In addition, we were interested in determining whether the measurement models held across different types of afterschool programs. We split the sample programs into two groups based on the socio-demographic compositions of student body, using the criterion of economic disadvantage. About 40% of the afterschool programs in the sample (17 of 44) were classified as economically disadvantaged due to more than 50% of the student population being eligible for free or reduced-price meals. These programs also served predominantly ethnic minority students (16 of 17 for the disadvantaged group versus 4 of 27 for the advantaged group) and urban populations (13 of 17 for the disadvantaged group versus 1 of 27 for the advantaged group). Thus, the contrast between these sets of programs provides an appropriate test of whether previous examinations of the reliability and validity of the PPRS generalize beyond previous assessments for programs serving disadvantaged, urban, minority populations.

We performed a series of nested multiple group CFA to test the equivalence of factor pattern, factor loadings, factor intercorrelations, and residual variance across afterschool programs serving more disadvantaged students and relatively advantaged students. We began with a baseline model with no constraints across the two sets of programs except that the same factor structure was applicable to both groups (Model 1), and we subsequently tested three increasingly restrictive models. Model 2 constrained factor loadings to be equal; Model 3 added the constraint of invariant factor variance/covariance; and Model 4 included the constraints from Model 3 plus the restriction of equal error variances across the two groups (Vandenberg & Lance, 2000). To compare the relative fit of the nested models, we relied on changes in CFI index, following Cheung and Rensvold’s (2002) guideline of .01 or smaller as support for invariance.

Caregiver Interaction Scale

Table 2 shows the standardized factor loadings obtained from the CFA of the a priori 4-factor model from Arnett (1989) (i.e., sensitivity, harshness, detachment, and permissiveness). Items 12 and 20 had low factor loadings of 0.17 and 0.29, respectively, which indicates that these items do not significantly contribute to their hypothesized factor. The poor performance of item 12 is understandable, in that observers almost never reported negative physical contact (mean = 1.01 on a 1 to 4 metric). In addition, the correlation between the Sensitivity and Detachment latent variables was −.97, indicating a lack of discriminant validity of these two dimensions. The model also yielded less than adequate fit indices; specifically χ²(224, 722)=1562.13 (p<.001), GFI=0.835, AGFI=0.796, TLI=0.843, CFI=0.861, RMSEA=0.091(90% CI: 0.087~0.095), and SRMR=0.082.

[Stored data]
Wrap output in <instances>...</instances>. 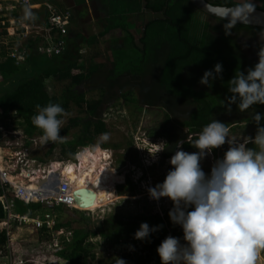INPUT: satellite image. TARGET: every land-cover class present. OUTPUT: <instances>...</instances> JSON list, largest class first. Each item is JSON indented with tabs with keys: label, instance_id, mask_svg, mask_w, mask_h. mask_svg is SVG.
<instances>
[{
	"label": "trees",
	"instance_id": "1",
	"mask_svg": "<svg viewBox=\"0 0 264 264\" xmlns=\"http://www.w3.org/2000/svg\"><path fill=\"white\" fill-rule=\"evenodd\" d=\"M72 1L76 6L84 5L87 1H100L104 5L107 11L105 25L98 36L109 39L111 43L106 58L95 57L88 65L78 59L61 67L49 66L41 74L19 82L12 91L0 95V116L15 112L28 134H42L32 122V118L39 111L37 106L44 107L49 103H55L66 110L71 102L85 104L89 116L84 119H71L70 123L61 129L60 135L63 139L54 142L44 152L46 157L54 155V159L63 165L74 160L76 154L88 144L96 143L100 146L105 144L104 134L108 133L107 126L101 117L94 114L102 105L103 93L98 99L90 100L81 89L75 87L64 88L58 95H52L46 86V80L50 77L58 80L69 79L73 85H81L98 71L104 72L105 82L112 96L164 110L159 130L168 142L166 150L161 154V162L164 158H171L174 155L178 141H185L182 150H192L193 147L188 142L195 140L203 127L213 119L227 124L230 139L240 141L244 136L255 135L256 125L252 116L254 112L264 113V104L254 105L245 112H240L235 104L231 105L229 112L224 105L231 95L228 91L229 80L240 71L246 73L258 62V59H254L253 55L239 43L236 32L241 29L249 30L251 33L264 32L263 27L236 23L231 28V35H225L223 25L227 21L204 14L188 0ZM208 1L221 6L243 4L237 0ZM251 3L255 8L264 10V0H251ZM142 8L152 13H161L162 16L146 18L138 36L136 16ZM202 15L209 20L202 19ZM47 16L48 12L38 24L43 23ZM11 19L16 23L21 20L17 13H14ZM9 20L6 19V26H9ZM22 21L32 23L25 19ZM6 33L7 30L0 31V34ZM80 37L86 44H92L97 40L96 35ZM35 41L32 39L26 41L29 51L35 49ZM72 41L73 39L68 38V43ZM245 46L248 44L245 43ZM257 47L262 49L259 52L264 51L262 45ZM0 57L3 58L0 59V78H11L24 67V64L17 62L14 57L4 53ZM217 63L223 67L221 76L212 82L211 88L201 85L199 80L204 72L214 69ZM130 86L137 89L136 94L133 89H126ZM70 124L80 125L81 130L66 138ZM261 124L264 125V120ZM248 147L256 146L249 144ZM227 148L228 145L225 144L214 149L204 158V162L212 167L215 160L223 157ZM69 166L73 174L77 173L73 165L69 163ZM206 169L203 166V171ZM127 183L131 184V181L127 179ZM41 207L39 203L26 205L15 200V210L21 214ZM60 208L67 214V218L55 225L54 229L71 227L76 235L70 243L56 254L51 252L47 255L48 249L53 250L52 234L47 228L38 229L37 239L29 241L9 239L5 229H2L0 252L10 257V264H82L88 251L86 247L89 244L86 241L89 237H111L119 244L124 238L134 239V233L141 223H147L150 227H161L158 231L150 233L145 240L134 239L142 243L135 250L129 264H160L156 249L167 236L180 238L183 243L182 229L169 219L168 213L171 209H165L162 215H126L113 210L103 220L102 223L105 225L97 231L85 220L80 210ZM3 217L4 211L0 204V219ZM260 256L264 260V251Z\"/></svg>",
	"mask_w": 264,
	"mask_h": 264
},
{
	"label": "rangeland",
	"instance_id": "2",
	"mask_svg": "<svg viewBox=\"0 0 264 264\" xmlns=\"http://www.w3.org/2000/svg\"><path fill=\"white\" fill-rule=\"evenodd\" d=\"M237 1L245 2V0ZM29 3L31 5L35 3V5L29 7L21 0H0V31L9 29V26L5 24L7 22L6 19H11L14 13L18 14L21 18L20 21L25 19L26 21L32 22V24H38L48 12V5H50L68 8L72 13L68 28V38L73 39V41L67 44L66 50L61 55L56 56L57 58L52 56L45 63L39 62L40 60L37 59H31L28 62L20 61L24 64V67L18 74L11 78H0V94L12 91V88L19 82L41 74L49 66L65 65L78 59L82 60L85 65H88L94 61L95 57L105 59L107 51L110 48L111 43L109 39L98 36L99 32L103 29V25H105L107 13L104 5L100 1H94L90 5L82 4L75 7H73L72 0H29ZM27 10L36 11L32 12L34 18H26ZM160 16H162L161 13H152L150 10L142 8L136 16L137 35H140L146 18L152 19ZM201 17L204 20H209L205 15ZM211 22L214 21L211 20ZM20 29L22 28L18 26V29L15 28V32L20 33ZM3 35L0 34V55L3 53L8 55L13 48L22 50L23 47H26V39L18 40L17 37H13L7 40L8 36ZM81 35L83 37L96 35L97 40L92 44H86L80 37ZM236 35L239 43L250 55H253L254 59H258L259 54L264 53V51L259 52L262 49L257 47V45L264 47V32L257 31L251 33L249 30L241 29L236 32ZM245 43L248 46H245ZM32 51L36 55L43 54L41 48L37 45H35V49ZM0 59L3 58L0 57ZM103 73L98 71L81 85L77 86L73 85L69 79L58 80L50 77L46 80V86L52 95H58L61 90L68 87L81 89L87 99L90 100L98 99L103 93L102 105L94 114L101 117L107 126L108 133L105 144L103 146L96 143L88 144L77 154L83 157L84 164L82 167L84 168H86L85 162L87 159L93 161L91 168L87 167V170L81 169L79 173L73 174L69 169V163L62 167L63 173L74 185L76 206L81 209L79 210L85 220L90 222L92 227L97 231L105 225V223H102L104 222L103 220L113 210L125 209V211H128L127 209H130L132 211L136 207L139 211L147 215L160 214V212L163 214L165 207L150 201L143 186L139 184L140 180H142L140 179V174L144 172L147 174L148 172L151 178L150 182L159 184L164 181L165 176L172 168L169 164L170 158H164L163 162H161V154L163 151L153 155L160 147L157 144L161 142L167 144L168 142L165 135L159 130L163 122L164 110L160 107L128 102L119 97L112 96V92L106 85ZM126 89H133L135 94L137 92L135 87L130 86ZM65 111L67 113L64 117L66 122L62 129L70 123L71 119H84L89 116L83 103L76 104L71 102ZM79 130H81L80 125L74 126L70 124L66 138H69L72 133L79 132ZM138 138H141V141ZM138 144H141L140 146L143 145L140 153H138L136 148ZM148 149H151L153 153L149 154ZM43 151L44 149H40L36 153L37 157L38 155H43ZM195 151L197 149L193 148L186 152L192 153ZM46 159L47 165L50 168H58L59 163L54 159V155L52 157H46ZM140 159H143V161L141 162ZM102 162H107L108 166H105L99 173L93 172V168L98 167ZM203 166L207 168V172H204L209 174L208 171L211 169L209 167L210 165L206 164L203 160L201 162L202 170ZM146 174L145 176L147 177ZM125 175L130 180L134 179V181H137V184L133 182L131 184L127 183L126 186L118 189L119 197L115 196L112 189L108 188V186L111 187L113 184L117 185L116 181L122 180V176L125 177ZM170 207L172 209V202L167 204V208ZM47 210L51 212L55 225L67 218V214L61 210L60 206H53L52 209ZM12 231L15 240L29 241L35 240L38 237L37 230L33 229L31 225H23L20 228H16L15 226ZM75 235L76 232L71 227L54 229V233L52 234L53 250L50 251L48 249L47 255L51 252L56 254L58 251L56 249L67 246ZM86 242L89 244L86 247L88 251L84 255L82 264H118V259H123L125 264H129L135 250L142 243L131 238H124L119 241V244H116L111 237L104 238L102 236L95 238L89 237ZM10 263V257L4 252H0V264ZM256 264H264V260L260 255L257 258Z\"/></svg>",
	"mask_w": 264,
	"mask_h": 264
},
{
	"label": "clouds",
	"instance_id": "3",
	"mask_svg": "<svg viewBox=\"0 0 264 264\" xmlns=\"http://www.w3.org/2000/svg\"><path fill=\"white\" fill-rule=\"evenodd\" d=\"M254 11L251 0L236 7L223 25L225 35H231L240 18ZM26 18H34L31 10L26 11ZM222 71L217 63L204 72L199 83L211 88ZM229 83L231 95L224 105L227 111L233 104L240 112L264 104V53L259 54L254 67L246 73L240 71ZM37 107L32 122L41 130L43 141L62 140L65 109L55 103ZM252 120L255 135L240 141L229 138L226 123L213 119L188 142L197 151L182 150L185 141L176 143L177 150L169 160L171 170L162 183L148 189L151 199L166 197L172 202L169 219L183 232V243L180 238L167 236L157 247L160 264H256L264 251V113L254 112ZM104 136L107 139V134ZM225 144L228 148L223 157L215 160L210 173L205 174L201 162ZM157 145L160 147L153 155L166 150L165 142ZM160 227L141 223L134 239L145 240ZM118 264L125 261L118 259Z\"/></svg>",
	"mask_w": 264,
	"mask_h": 264
},
{
	"label": "built area",
	"instance_id": "4",
	"mask_svg": "<svg viewBox=\"0 0 264 264\" xmlns=\"http://www.w3.org/2000/svg\"><path fill=\"white\" fill-rule=\"evenodd\" d=\"M25 5L34 6L35 3H29V0H21ZM48 5V4H47ZM47 19L41 24H32L24 21L15 22L10 19L9 29L3 36H8L7 40L17 37L18 40H36V45L41 48V52L48 55H61L68 44V28L71 22L72 13L68 8L48 5ZM20 26L23 31L15 32V28ZM1 37V36H0ZM29 53V48L23 47L22 50L13 48L8 56L14 57L17 62L24 61ZM85 106V104H84ZM85 110L86 106H85ZM88 112V111H87ZM141 141V138H138ZM54 142H44L42 134H28L15 112L7 116H1L0 119V204L4 211V217L0 219V230L5 229L9 239H14L13 229L20 228L23 225H31L33 229L47 228L54 233V219L51 212L53 206L68 207L80 209L76 206L74 196V185L63 173L62 167L67 163L74 166L77 173L81 169L91 168L93 161L86 160L85 167H82L83 157L76 154L74 160L67 161L59 165L57 169H52L47 165V159L44 152ZM141 143V142H140ZM137 145V151L143 149V145ZM40 149H44L43 155L37 154ZM149 154L153 153L148 149ZM147 158V157H146ZM147 160H149L147 158ZM142 162L143 159H140ZM147 162V161H146ZM107 162H102L98 167L93 168V172H100ZM140 174L139 184L143 186L149 200L157 205L167 208L171 202L168 198H161L158 201L150 198L148 189L154 187L155 183L150 182L151 178L147 172ZM133 183L137 181L131 179ZM145 181V183H144ZM118 184L124 182V178L116 181ZM26 205L39 203L41 209L28 210L26 213H18L15 210V200ZM164 209V210H165ZM81 210V209H80ZM2 226V227H1ZM62 248L56 249L61 250Z\"/></svg>",
	"mask_w": 264,
	"mask_h": 264
},
{
	"label": "water",
	"instance_id": "5",
	"mask_svg": "<svg viewBox=\"0 0 264 264\" xmlns=\"http://www.w3.org/2000/svg\"><path fill=\"white\" fill-rule=\"evenodd\" d=\"M194 7L204 14L226 21L230 19L231 12L238 6H221L210 3L208 0H188ZM237 24L257 26L264 28V10L255 8L252 13L245 14Z\"/></svg>",
	"mask_w": 264,
	"mask_h": 264
},
{
	"label": "crops",
	"instance_id": "6",
	"mask_svg": "<svg viewBox=\"0 0 264 264\" xmlns=\"http://www.w3.org/2000/svg\"><path fill=\"white\" fill-rule=\"evenodd\" d=\"M94 2V1H93ZM93 2H90V1H87L85 4L86 5H90V3L92 4ZM76 5H74V3H73V7H75ZM53 55H48V54H45V53H43V54H40V55H36L35 53H33V51H29V53L26 55V58H25V60L24 61H30L31 59H33V60H40L39 62H43V63H45L46 61H49L50 60V58L52 57ZM55 58H57L56 56H55ZM27 59V60H26ZM23 61V62H24ZM32 62V61H31ZM61 66H63V65H59V67H61ZM15 88V87H14ZM14 88H12V89H14ZM11 89V90H12ZM3 93H5V92H3ZM2 93V94H3ZM1 95V94H0ZM59 165H62V164H59ZM124 178V182H121V184H118L117 182V185H115V184H113V186H108V188H111L112 189V191L114 192V194H115V196H118L119 194H118V189L120 188V187H124V186H126L127 184H126V181H127V179L129 178V177H126V175H125V177H123L122 176V179ZM129 180H130V178H129ZM131 181V180H130ZM132 182V181H131ZM119 197V196H118ZM120 197H122V196H120ZM130 198H132L131 196H130ZM109 201H112V200H109ZM117 210H119V209H117ZM128 211H125V209H120L119 211H121L123 214H126V215H135V214H139V215H147V214H145V213H143V212H141V211H139L136 207H135V209H132V211H130V209H127ZM160 215H162V212H160Z\"/></svg>",
	"mask_w": 264,
	"mask_h": 264
}]
</instances>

#### TASK
Pick up the passage on measurement models for afterschool programs right after its last sentence and keep writing.

#### TASK RESULT
Since the hypothesized four-factor model was not supported by our data, we performed an EFA on the first half (n=364) of the randomly split dataset (see Appendix A, Table A1 for descriptive statistics) using principal axis factoring with promax oblique rotation. The eigenvalues for the first four factors obtained were 5.92, 2.08, 0.90, and 0.59. We retained the third factor because it proved to exceed Kaiser’s criterion (i.e., eigenvalues greater than 1) after rotation. The total variance accounted for by the three factors was 49.85%. Both pattern and structure matrices (Appendix A, Table A2) showed a relatively clear three-factor solution: factor 1 consists of a combination of the original model’s Sensitivity and Detachment subscales (CIS-SD); factor 2 represents the Harshness subscale (CIS-H); and factor 3 corresponds to the Permissiveness subscale (CIS-P). Most items loaded strongly on their expected factors, but there were some exceptions with weak or mixed loadings. Items 12 and 20 did not strongly load on any factors, item 6 had a substantial and inappropriate secondary loading, and item 19 loaded highest on a factor other than the intended one.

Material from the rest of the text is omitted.